I object to Lucene's path, too. A committer's judgement is not trusted
enough to make a change without upload/review. They need permission first
(again: to use your term; it works great).

On Wed, Nov 25, 2015 at 2:39 PM, Upayavira <u...@odoko.co.uk> wrote:

> Some setups that people call RTC are actually CTR in your nomenclature,
> so we could be talking cross-purposes. That's all I'm trying to avoid.
> E.g. Lucene - everything happens in JIRA first (upload patch, wait for
> review), but once that has happened, you are free to commit away. So
> strictly, it is RTC, but not seemingly in the sense you are objecting
> to.
>
> Upayavira
>
> On Wed, Nov 25, 2015, at 08:35 PM, Greg Stein wrote:
> > I think this is a distraction. You said it best the other day: RTC
> > implies
> > the need for "permission" before making a change to the codebase.
> > Committers are not trusted to make a judgement on whether a change should
> > be made.
> >
> > CTR trusts committers to use their judgement. RTC distrusts committers,
> > and
> > makes them seek permission [though one of several mechanisms].
> >
> > -g
> >
> > On Wed, Nov 25, 2015 at 10:47 AM, Upayavira <u...@odoko.co.uk> wrote:
> >
> > > Not replying to this mail specifically, but to the thread in general...
> > >
> > > People keep using the terms RTC and CTR as if we all mean the same
> > > thing. Please don't. If you must use these terms, please define what
> you
> > > mean by them.
> > >
> > > CTR is a less ambiguous term - I'd suggest we all assume that "commit"

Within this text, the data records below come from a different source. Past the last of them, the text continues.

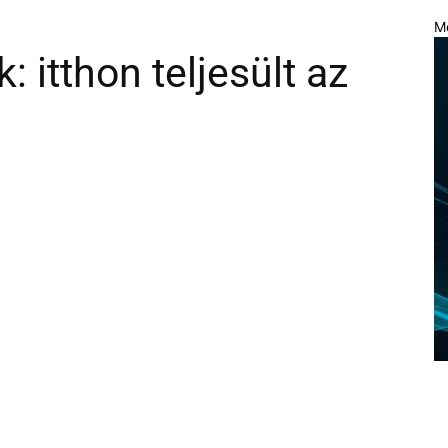
M
 itthon teljesült az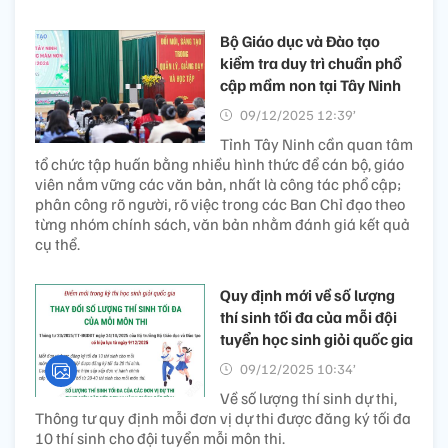
Bộ Giáo dục và Đào tạo
kiểm tra duy trì chuẩn phổ
cập mầm non tại Tây Ninh​
09/12/2025 12:39’
Tỉnh Tây Ninh cần quan tâm
tổ chức tập huấn bằng nhiều hình thức để cán bộ, giáo
viên nắm vững các văn bản, nhất là công tác phổ cập;
phân công rõ người, rõ việc trong các Ban Chỉ đạo theo
từng nhóm chính sách, văn bản nhằm đánh giá kết quả
cụ thể.
Quy định mới về số lượng
thí sinh tối đa của mỗi đội
tuyển học sinh giỏi quốc gia
09/12/2025 10:34’
Về số lượng thí sinh dự thi,
Thông tư quy định mỗi đơn vị dự thi được đăng ký tối đa
10 thí sinh cho đội tuyển mỗi môn thi.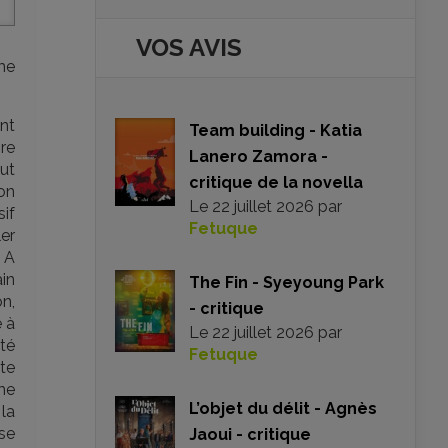
VOS AVIS
me
ont
Team building - Katia
re
Lanero Zamora -
out
critique de la novella
on
Le
22 juillet 2026
par
if
Fetuque
ler
. A
in
The Fin - Syeyoung Park
on,
- critique
e à
Le
22 juillet 2026
par
ité
Fetuque
ste
me
L’objet du délit - Agnès
 la
ise
Jaoui - critique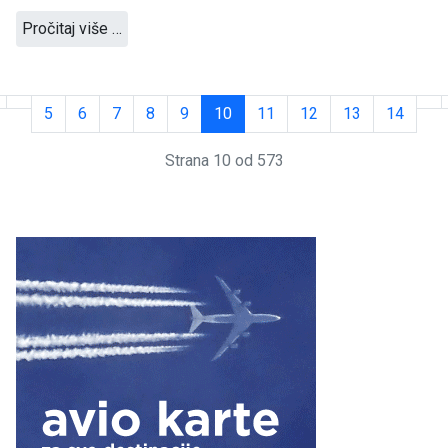
Pročitaj više …
5
6
7
8
9
10
11
12
13
14
Strana 10 od 573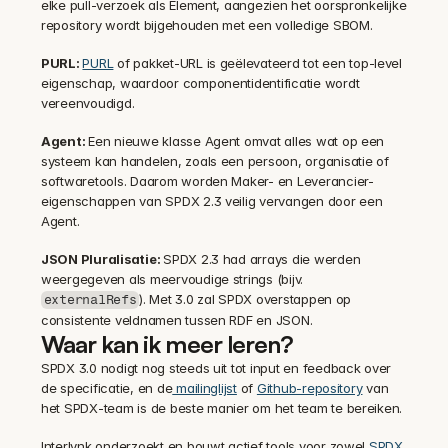
elke pull-verzoek als Element, aangezien het oorspronkelijke 
repository wordt bijgehouden met een volledige SBOM.
PURL: 
PURL
 of pakket-URL is geëlevateerd tot een top-level 
eigenschap, waardoor componentidentificatie wordt 
vereenvoudigd.
Agent: 
Een nieuwe klasse Agent omvat alles wat op een 
systeem kan handelen, zoals een persoon, organisatie of 
softwaretools. Daarom worden Maker- en Leverancier-
eigenschappen van SPDX 2.3 veilig vervangen door een 
Agent.
JSON Pluralisatie: 
SPDX 2.3 had arrays die werden 
weergegeven als meervoudige strings (bijv. 
). Met 3.0 zal SPDX overstappen op 
externalRefs
consistente veldnamen tussen RDF en JSON.
Waar kan ik meer leren?
SPDX 3.0 nodigt nog steeds uit tot input en feedback over 
de specificatie, en de
 mailinglijst
 of 
Github-repository
 van 
het SPDX-team is de beste manier om het team te bereiken.
Interlynk onderzoekt en bouwt actief tools voor zowel 
SPDX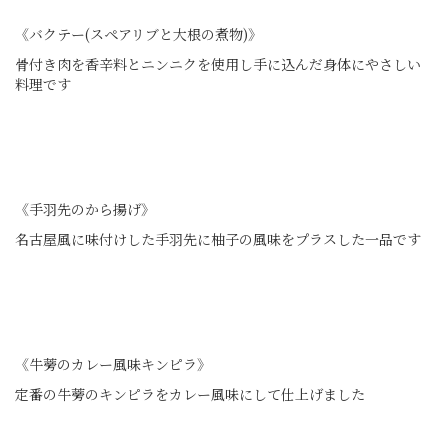
《バクテー(スペアリブと大根の煮物)》
骨付き肉を香辛料とニンニクを使用し手に込んだ身体にやさしい
料理です
《手羽先のから揚げ》
名古屋風に味付けした手羽先に柚子の風味をプラスした一品です
《牛蒡のカレー風味キンピラ》
定番の牛蒡のキンピラをカレー風味にして仕上げました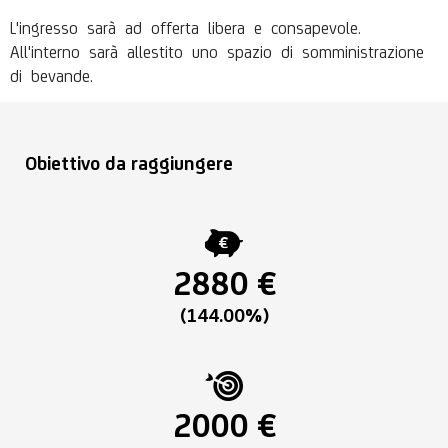
L'ingresso sarà ad offerta libera e consapevole.
All'interno sarà allestito uno spazio di somministrazione
di bevande.
Obiettivo da raggiungere
2880 €
(144.00%)
2000 €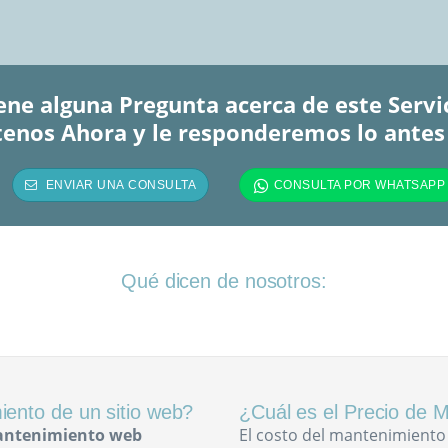
ene alguna Pregunta acerca de este Servi
enos Ahora y le responderemos lo antes
Qué dicen de nosotros:
ento de un sitio web?
¿Cuál es el Precio de
antenimiento web
El costo del mantenimiento 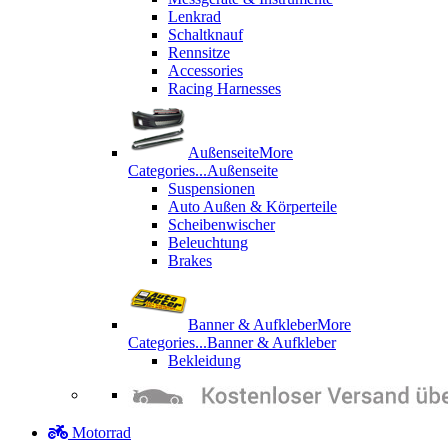
Lenkrad
Schaltknauf
Rennsitze
Accessories
Racing Harnesses
Außenseite
More
Categories...
Außenseite
Suspensionen
Auto Außen & Körperteile
Scheibenwischer
Beleuchtung
Brakes
Banner & Aufkleber
More
Categories...
Banner & Aufkleber
Bekleidung
Motorrad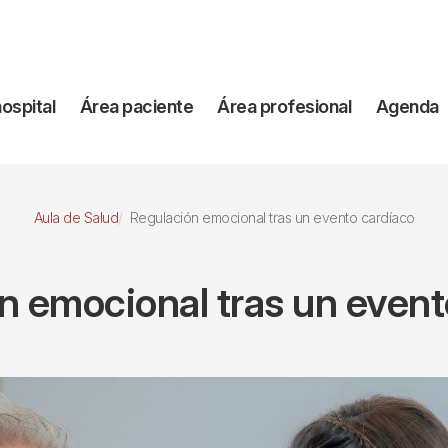
vegación
hospital
Área paciente
Área profesional
Agenda
incipal
Aula de Salud
Regulación emocional tras un evento cardíaco
n emocional tras un event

> > > means a push to a version control system.
> > >
> > > However, RTC seems to mean many things - from "push to JIRA for review
> > > first, wait a bit, then commit to VCS" through "push to JIRA, and once
> > > you have sufficient +1 votes, you can commit" to "push to JIRA for a
> > > review, then another committer must commit it".
> > >
> > > If we're gonna debate RTC, can we please describe which of these we are
> > > talking about (or some other mechanism that I haven't described)?
> > > Otherwise, we will end up endlessly debating over the top of each
> other.
> > >
> > > Upayavira
> > >
> > > On Wed, Nov 25, 2015, at 09:28 AM, Harbs wrote:
> > > > AIUI, there’s two ways to go about RTC which is easier in Git:
> > > > 1) Working in feature/bug fix branches. Assuming RTC only applies to
> the
> > > > main branch, changes are done in separate branches where commits do
> not
> > > > require review. The feature/bug fix branch is then only merged back
> in
> > > > after it had a review. The reason this is easier is because
> branching and
> > > > merging is almost zero effort in Git. Many Git workflows don’t work
> on
> > > > the main branch anyway, so this is a particularly good fit for those
> > > > workflows.
> > > > 2) Pull requests. Using pull requests, all changes can be pulled in
> with
> > > > a single command.
> > > >
> > > > I’ve personally never participated in RTC (unless you count Github
> > > > projects and before I was a committer in Flex), so it could be I’m
> > > > missing something.
> > > >
> > > > Of course there’s nothing to ENFORCE that the commit is not done
> before a
> > > > review, but why would you want to do that? That’s where trust comes
> to
> > > > play… ;-)
> > > >
> > > > Harbs
> > > >
> > > > On Nov 25, 2015, at 4:08 AM, Konstantin Boudnik <c...@apache.org>
> wrote:
> > > >
> > > > > I don't think Git is particularly empowering RTC - there's nothing
> in
> > > it that
> > > > > requires someone to look over one's shoulder.